West Islip High School seniors Taylor Sorice and Alicia Villafana received Power of Youth Awards last month at the 7th Annual Thirst Gala of the Thirst Project.
The nonprofit organization strives to build freshwater wells in developing nations and impoverished communities. The two were honored for their work as co-presidents of their school’s Thirst Project Club.
Since the club’s inception in 2012, it has raised about $49,000 to drill wells in countries such as Uganda and El Salvador and to provide biosand filters for 19 families in India.
“These young ladies are the epitome of selflessness and dedication to a greater good,” club adviser Paola Nilsen said.
Four Long Island students won first place in various age groups of a World Food Day Essay Contest coordinated by Stop World Hunger, an Amityville nonprofit organization.

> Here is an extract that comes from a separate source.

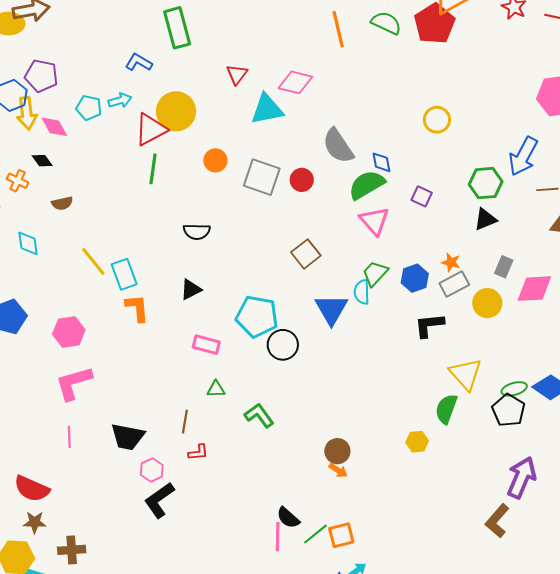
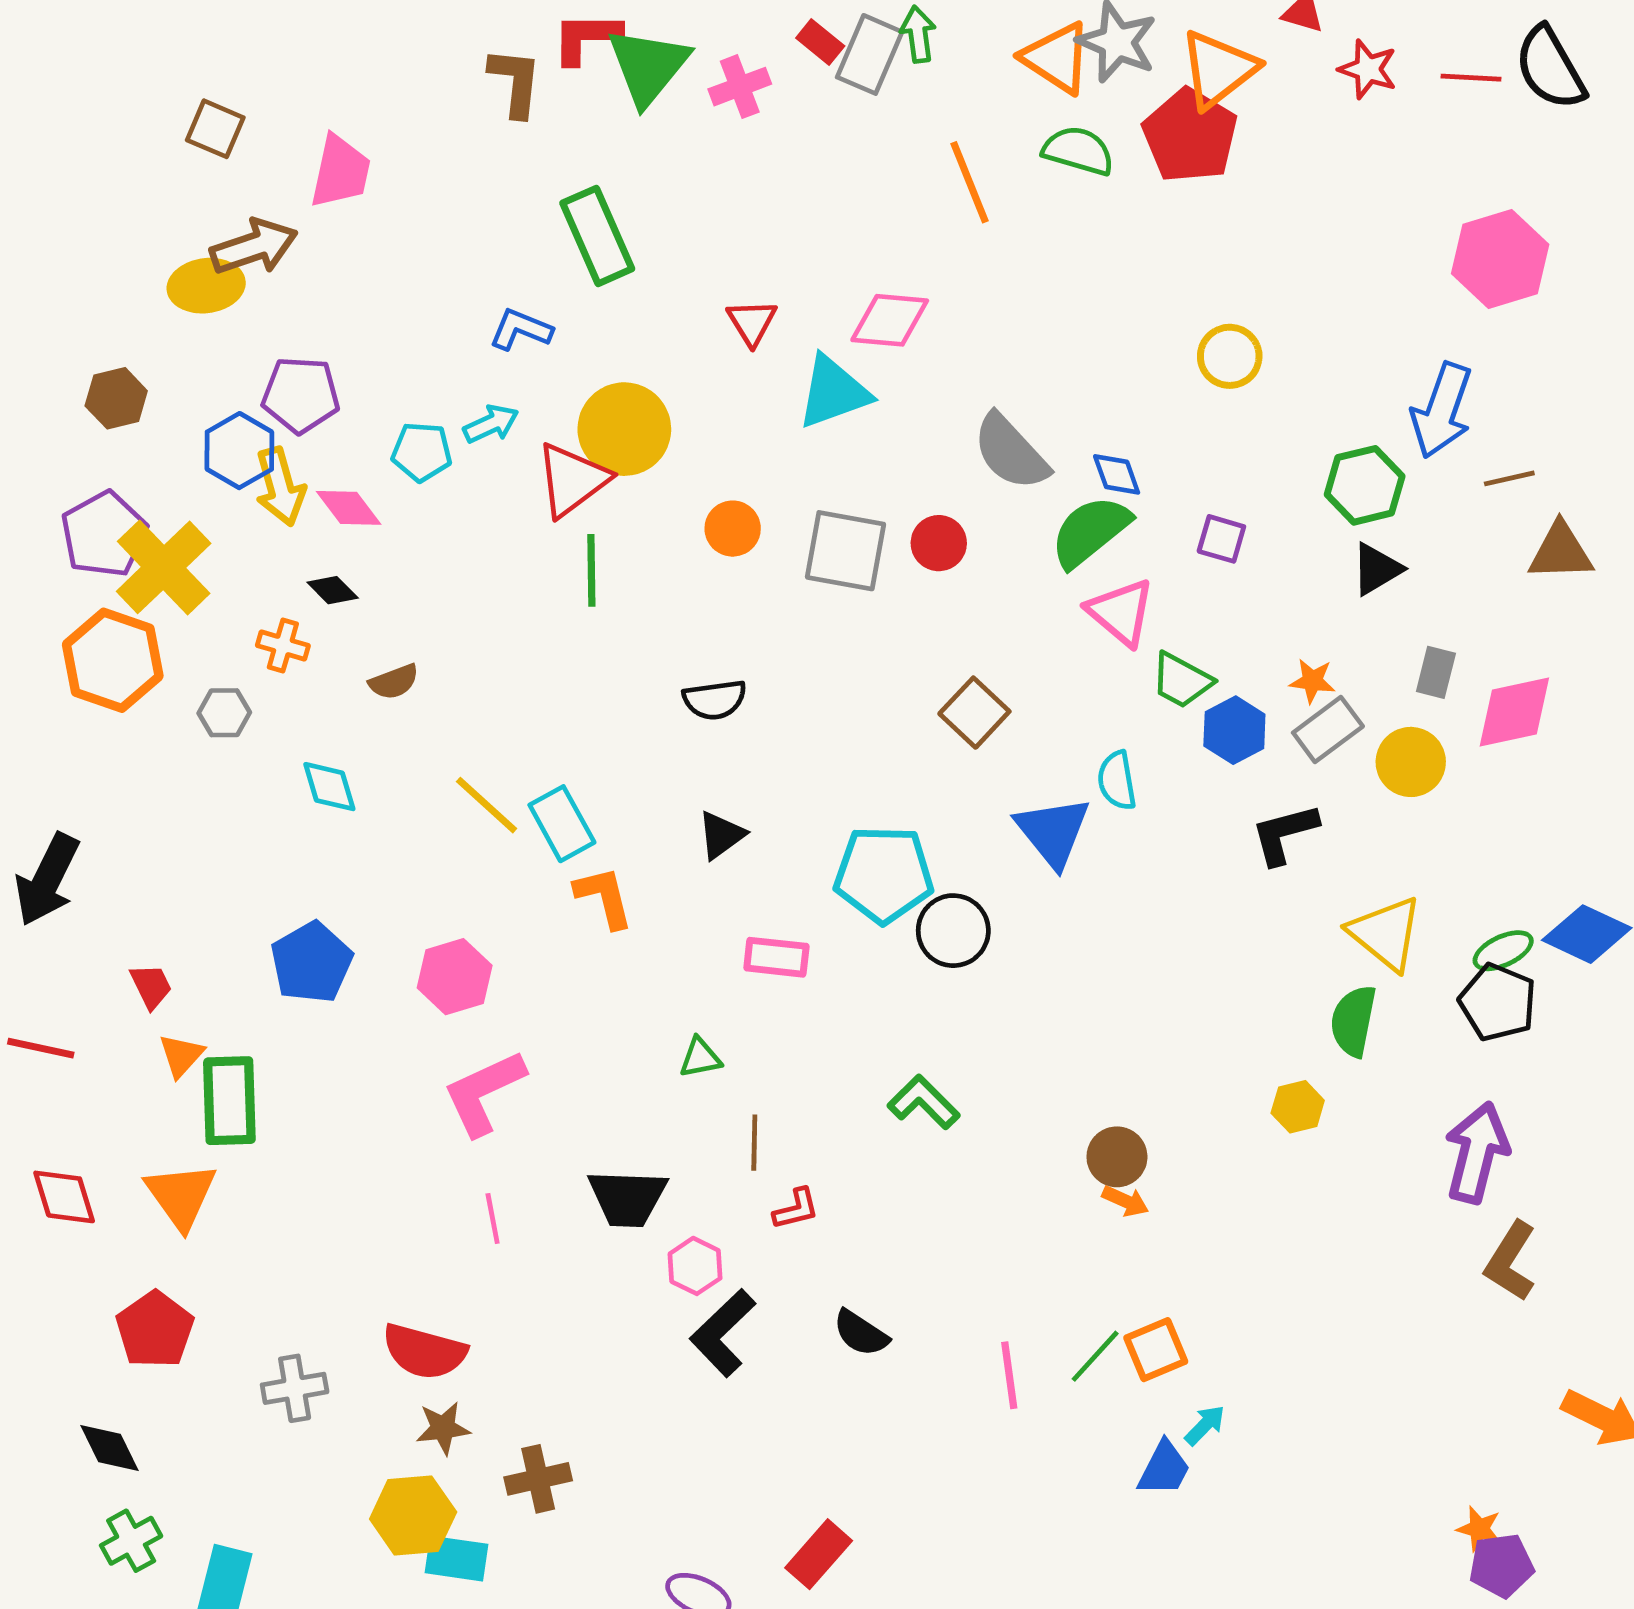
green trapezoid: (375, 273) -> (1181, 680), moved, turned -96
green triangle: (216, 389) -> (700, 1058), moved
purple arrow: (522, 477) -> (1477, 1153), moved
black semicircle: (288, 518) -> (861, 1333), moved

This year’s contest asked the question: “How can reducing food waste stop world hunger?” It drew 1,892 entries from 46 schools in Nassau and Suffolk counties, as well as Brooklyn and Queens.
First-place winners were: Anna Vlahakis, Lee Avenue Elementary School, Hicksville, primary division (grades 1-3); Aidan Sanford, St. Mary School, East Islip, intermediate division (grades 4-6); Matthew Cimaszewski, St. Mary School, East Islip, junior high division (grades 7 and 8); and Caroline Kelly, Sacred Heart Academy, Hempstead, high school division (grades 9-12). Each received a $100 savings bond.